=== TASK DESCRIPTION ===
The answer should hold only the line with "A more recent" and each line after it through the last line of the material, exactly.

=== RECORDED DATA ===
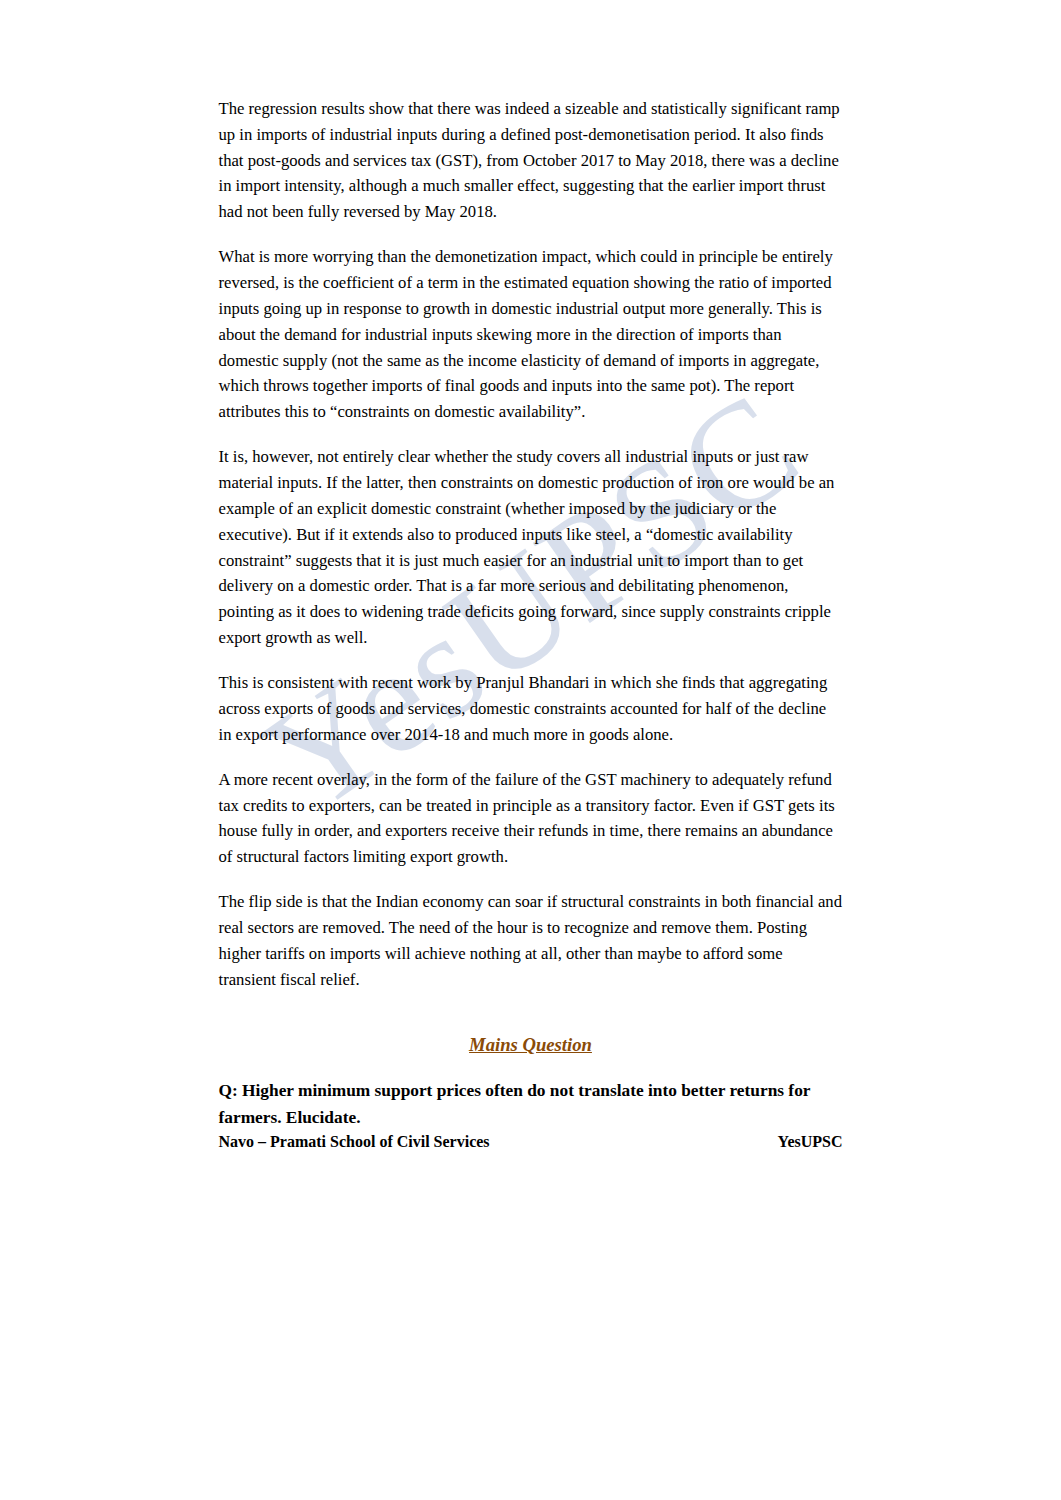YesUPSC
The regression results show that there was indeed a sizeable and statistically significant ramp up in imports of industrial inputs during a defined post-demonetisation period. It also finds that post-goods and services tax (GST), from October 2017 to May 2018, there was a decline in import intensity, although a much smaller effect, suggesting that the earlier import thrust had not been fully reversed by May 2018.
What is more worrying than the demonetization impact, which could in principle be entirely reversed, is the coefficient of a term in the estimated equation showing the ratio of imported inputs going up in response to growth in domestic industrial output more generally. This is about the demand for industrial inputs skewing more in the direction of imports than domestic supply (not the same as the income elasticity of demand of imports in aggregate, which throws together imports of final goods and inputs into the same pot). The report attributes this to “constraints on domestic availability”.
It is, however, not entirely clear whether the study covers all industrial inputs or just raw material inputs. If the latter, then constraints on domestic production of iron ore would be an example of an explicit domestic constraint (whether imposed by the judiciary or the executive). But if it extends also to produced inputs like steel, a “domestic availability constraint” suggests that it is just much easier for an industrial unit to import than to get delivery on a domestic order. That is a far more serious and debilitating phenomenon, pointing as it does to widening trade deficits going forward, since supply constraints cripple export growth as well.
This is consistent with recent work by Pranjul Bhandari in which she finds that aggregating across exports of goods and services, domestic constraints accounted for half of the decline in export performance over 2014-18 and much more in goods alone.
A more recent overlay, in the form of the failure of the GST machinery to adequately refund tax credits to exporters, can be treated in principle as a transitory factor. Even if GST gets its house fully in order, and exporters receive their refunds in time, there remains an abundance of structural factors limiting export growth.
The flip side is that the Indian economy can soar if structural constraints in both financial and real sectors are removed. The need of the hour is to recognize and remove them. Posting higher tariffs on imports will achieve nothing at all, other than maybe to afford some transient fiscal relief.
Mains Question
Q: Higher minimum support prices often do not translate into better returns for farmers. Elucidate.
Navo – Pramati School of Civil Services YesUPSC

=== ANSWER TO THIS EXERCISE ===
A more recent overlay, in the form of the failure of the GST machinery to adequately refund tax credits to exporters, can be treated in principle as a transitory factor. Even if GST gets its house fully in order, and exporters receive their refunds in time, there remains an abundance of structural factors limiting export growth.
The flip side is that the Indian economy can soar if structural constraints in both financial and real sectors are removed. The need of the hour is to recognize and remove them. Posting higher tariffs on imports will achieve nothing at all, other than maybe to afford some transient fiscal relief.
Mains Question
Q: Higher minimum support prices often do not translate into better returns for farmers. Elucidate.
Navo – Pramati School of Civil Services YesUPSC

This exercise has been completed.